Millennials’ – and Other Groups’ – Preferred Forms of Payment: Considerations for Loyalty Program Design

Dec 4, 2015

payment-forms_handsWhen building a loyalty program, many retailers and other marketers start with the most natural customer segment – customers who use the merchant’s private label credit card (PLCC) or co-branded credit card. These are the folks who already have an affinity for the retailer, and whose data is already in the merchant’s credit portfolio; in addition, retailers get a revenue stream from their issuing banks, so there’s even more reason to support credit card programs with a loyalty program.

But as programs grow and mature, many marketers come to believe they may be leaving money on the table by focusing on a relatively small segment of the customer base. And we think they’re probably right.

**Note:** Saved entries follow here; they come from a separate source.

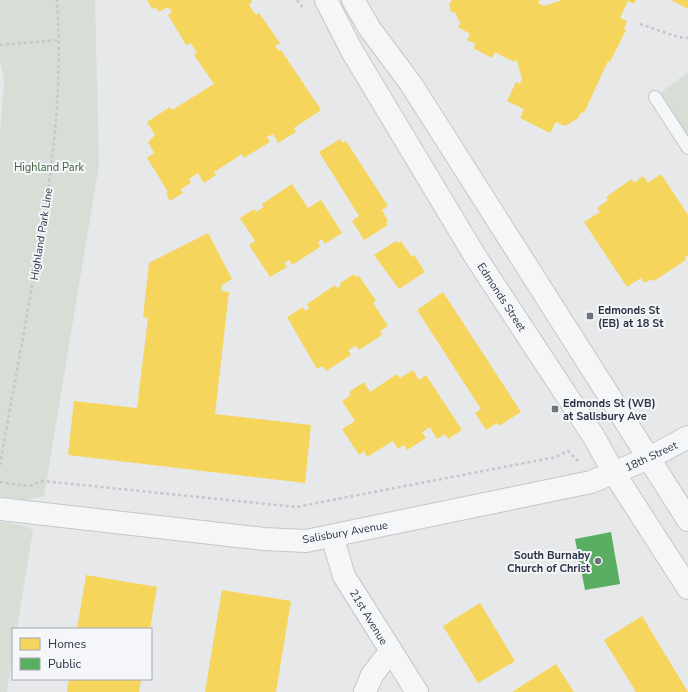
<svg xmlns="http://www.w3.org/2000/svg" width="688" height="692" font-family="'Nunito Sans',sans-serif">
<rect width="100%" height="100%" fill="#e6e8ea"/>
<path fill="#d6ded6" d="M 0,0 L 95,0 L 99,165 L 44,496 L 27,500 L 0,496 L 0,135 L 4,80 L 0,60 Z
M 688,72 L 688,148 L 655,97 Z
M 0,522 L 22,525 L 33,530 L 17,629 L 13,629 L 13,652 L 7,692 L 0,692 Z"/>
<path fill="#f6d55c" d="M 147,0 L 251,0 L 252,2 L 249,5 L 256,15 L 259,13 L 280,43 L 275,46 L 279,51 L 281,50 L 321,110 L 294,128 L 296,132 L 278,143 L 273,134 L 267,137 L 270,142 L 244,158 L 242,154 L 214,172 L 216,175 L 204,183 L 198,173 L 189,179 L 191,183 L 181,189 L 183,193 L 170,201 L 166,193 L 168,192 L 147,158 L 154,153 L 148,142 L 155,135 L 147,122 L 170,107 L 172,110 L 214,84 L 194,55 L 197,53 L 191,43 L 186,45 L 168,15 L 172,12 L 168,7 L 159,12 L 155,7 L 152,9 Z
M 452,0 L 540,0 L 538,3 L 544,6 L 562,0 L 636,0 L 634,4 L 628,1 L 620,18 L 627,21 L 624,29 L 626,30 L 610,62 L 608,61 L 584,113 L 581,112 L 578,118 L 565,126 L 556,122 L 550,133 L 520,118 L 524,109 L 507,101 L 516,82 L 520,84 L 522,79 L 517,61 L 515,60 L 514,62 L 495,52 L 492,58 L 473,48 L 476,44 L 467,40 L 470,34 L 458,27 L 461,22 L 458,20 L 456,13 L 451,12 L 449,4 Z
M 671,0 L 688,0 L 688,9 Z
M 340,139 L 343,143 L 346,141 L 388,206 L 382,210 L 388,221 L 386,222 L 388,225 L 364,240 L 352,221 L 359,216 L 319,152 Z
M 661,174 L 688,215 L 688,255 L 685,257 L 686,260 L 654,281 L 652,279 L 644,283 L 641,278 L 627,287 L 584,222 L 600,212 L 597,208 L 608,200 L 606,197 L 632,179 L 634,183 L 643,176 L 648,183 Z
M 292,184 L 308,208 L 321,200 L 342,233 L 325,244 L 322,239 L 318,242 L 320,247 L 292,265 L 289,260 L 284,263 L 287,267 L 270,277 L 249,245 L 255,241 L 240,218 L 254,209 L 256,212 L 264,207 L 262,204 Z
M 208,233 L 232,279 L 222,285 L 221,291 L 229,292 L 215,414 L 311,425 L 305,483 L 68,455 L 74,401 L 137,408 L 148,318 L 143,317 L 149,263 Z
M 396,241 L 398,243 L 401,241 L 412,257 L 414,255 L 425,272 L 399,289 L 374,255 Z
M 354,274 L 356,277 L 359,276 L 376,301 L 373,303 L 388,326 L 380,331 L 382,335 L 359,350 L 356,346 L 348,350 L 351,355 L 326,371 L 323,366 L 317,369 L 287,317 L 303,307 L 305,311 L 309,308 L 307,304 L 335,285 L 337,288 L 341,286 L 340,283 Z
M 443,292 L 521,412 L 499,426 L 497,423 L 486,430 L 475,413 L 481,409 L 417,310 Z
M 413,370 L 419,380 L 426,375 L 462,430 L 448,439 L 445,434 L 437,439 L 430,427 L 422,432 L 426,438 L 407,450 L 404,445 L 398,449 L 393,441 L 367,457 L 364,451 L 359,455 L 342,429 L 355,421 L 342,401 L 351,395 L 349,392 L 364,382 L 370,392 L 397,374 L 400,378 Z
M 86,575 L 157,587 L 150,629 L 77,629 Z
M 222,590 L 291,601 L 276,692 L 205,692 Z
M 480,603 L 515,661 L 478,683 L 443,626 Z
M 642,616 L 688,692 L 636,692 L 604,640 Z
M 556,664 L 574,692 L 512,692 Z
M 69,679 L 141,679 L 139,692 L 67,692 Z"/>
<path fill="#5aae61" d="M 611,532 L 620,584 L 585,590 L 575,539 Z"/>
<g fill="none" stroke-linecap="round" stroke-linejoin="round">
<g stroke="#c4c6c8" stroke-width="14">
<path id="service" d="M 655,97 L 688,148"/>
</g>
<g stroke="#c4c6c8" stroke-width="24">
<path id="minor" d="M 0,509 L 264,539 L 306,541 L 591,482 L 649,458 L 688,437
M 332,536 L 344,576 L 417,692
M 365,692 L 372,675 L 390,652"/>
</g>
<g stroke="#c4c6c8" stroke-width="24">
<path id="tertiary" d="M 326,0 L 352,51 L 475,256 L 594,437 L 614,473 L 688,588
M 353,0 L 370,29 L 411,84 L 688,520"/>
</g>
<path stroke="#c5c6ca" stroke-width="2.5" stroke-dasharray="3 3" stroke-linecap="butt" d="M 297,0 L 304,9
M 640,24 L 678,37 L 688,38
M 0,45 L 60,40
M 0,465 C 10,407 21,350 31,292 C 49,193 64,101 57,0
M 0,482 L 29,486 L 43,481 L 296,507 L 556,457 L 568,451 L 578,461"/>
<use href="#service" stroke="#f5f6f7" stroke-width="12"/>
<use href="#minor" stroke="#f5f6f7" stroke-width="22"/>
<use href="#tertiary" stroke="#f5f6f7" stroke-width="22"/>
</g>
<g fill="#6c737f" stroke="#f4f6f9" stroke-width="1.5">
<rect x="586" y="312" width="8" height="8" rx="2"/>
<rect x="551" y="405" width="8" height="8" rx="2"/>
<circle cx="598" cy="561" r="4"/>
</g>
<g text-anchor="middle" stroke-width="4" stroke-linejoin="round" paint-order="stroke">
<g font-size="11" fill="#3f6138" stroke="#f4f6f9">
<text x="49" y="171">Highland Park</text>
</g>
<g font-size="11" fill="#2b3445" stroke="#f4f6f9">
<text transform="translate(41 234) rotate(-81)" y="4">Highland Park Line</text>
<text transform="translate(502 297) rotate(57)" y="4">Edmonds Street</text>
<text transform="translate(651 456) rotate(-25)" y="4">18th Street</text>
<text transform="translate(345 532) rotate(-10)" y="4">Salisbury Avenue</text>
<text transform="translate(369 617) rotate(59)" y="4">21st Avenue</text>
</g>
<g font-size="11" font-weight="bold" fill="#2b3445" stroke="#f4f6f9" text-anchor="start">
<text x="598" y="314">Edmonds St<tspan x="598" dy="13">(EB) at 18 St</tspan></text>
<text x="563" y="407">Edmonds St (WB)<tspan x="563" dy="13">at Salisbury Ave</tspan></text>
<text x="590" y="559" text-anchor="end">South Burnaby<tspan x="590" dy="13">Church of Christ</tspan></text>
</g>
</g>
<rect x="12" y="628" width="140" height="52" fill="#f4f6f9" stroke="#a4a8b1"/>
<rect x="20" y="638" width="20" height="12" fill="#f6d55c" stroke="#a4a8b1"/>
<text x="48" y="648" font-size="12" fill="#2b3445">Homes</text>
<rect x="20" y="658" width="20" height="12" fill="#5aae61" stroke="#a4a8b1"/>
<text x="48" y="668" font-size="12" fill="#2b3445">Public</text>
</svg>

There’s another reason to consider allowing customers into your loyalty program regardless of the form of payment they use: shoppers’ payment habits are changing, especially among the key Millennial cohort. Credit cards are no longer the default, pervasive form of payment that they used to be.

FAST FACTS

  • 63% of those age 18-29 do not have a credit card
  • 40% of U.S. consumers age 18-24 prefer debit cards
  • 31% of those age 25-34 prefer debit cards
  • 69% age 18-24 have used a prepaid card (includes gift cards, general purpose reloadable cards [GPRs])
  • 67% age 25-34 have used a prepaid card
  • 45% age 18-32 own a GPR card

OVERVIEW OF CONSUMER PAYMENT PREFERENCES

The Federal Reserve Bank of Philadelphia / Phoenix Marketing International September 2014 report, Millennials with Money, finds this overall distribution of U.S. consumer spending by form of payment. 

Overall share of U.S. Consumer Spend
Credit card 29% (90% on reward cards)
Debit card 21%
Check 20%
Prepaid card 17%
Cash 12%
PLCC 1% 

The same Federal Reserve study also states that cash still “dominates the under $10 segment” of transactions – a good reason for convenience stores or quick-serve restaurants to let cash customers participate in their loyalty programs.

CREDIT VS. DEBIT

Millennials have a far lower percentage of credit card ownership and use than other groups. The Bankrate August 2014 Financial Security Index states that 63% of those 18-29 have never had a credit card.  By contrast, according to Bankrate’s August 2014 Princeton Research Associates report, just 35% of adults over 30 have no credit cards.

Bankrate cites the growth of debit card use as a key factor in the decline of credit cards, especially among the youngest age groups.

TSYS Merchant Solutions’ 2014 study finds that 41% of all U.S. consumers prefer debit cards, while 35% say they prefer credit cards. The Federal Reserve 2012 Diary of Consumer Payment Choice finds that debit is the preferred FOP for 40% of those aged 18-24, and 31% of the 25-34 group preferred debit cards.

PREPAID CARDS

According to the TSYS study, 69% of U.S. consumers aged 18-24 have used a prepaid card (including general purpose reloadable cards, gift cards, prepaid debit cards, etc.); and 67% of those 25-34. General purpose reloadable prepaid cards (GPRs) are a fast-growing segment. The Federal Reserve 2014 report, Millennials with Money, finds this breakdown of GPR prepaid card ownership.

% own (August 2013)
Total U.S. consumers 25%
Age 18-32 45%
Age 33-48 35%
Age 49-67 18%
Age 68+ 4%

VIRTUAL WALLET 

In August 2015 a survey by Critical Mix of consumers in the U.S. and Canada found these levels of acceptance of virtual wallet:

“Very willing” to use virtual wallet app
Age 18-24 21%
Age 25-34 34%
Age 35-44 21%
Age 45-54 12%
Age 55-64 8%
Age 64+ 4%

The TSYS study reports that 50% of U.S. smartphone users have a mobile payment app of some kind; and 70% of those report using the app “at least several times per month.” The same study showed that 13% of Millennials had used some form of digital currency at least once.

CONCLUSIONS

It is a best practice today for most loyalty programs to permit participation with a broad range of forms of payment, mobile wallet applications, even virtual currencies. If the merchant has a PLCC or co-branded credit card, it is a best practice to provide extra incentives and rewards to customers using those preferred forms of payment.

The best approach for most loyalty programs is to invite a broad range of customers to play; but to invest in rewards in a targeted, strategic way, motivating specific desired behaviors.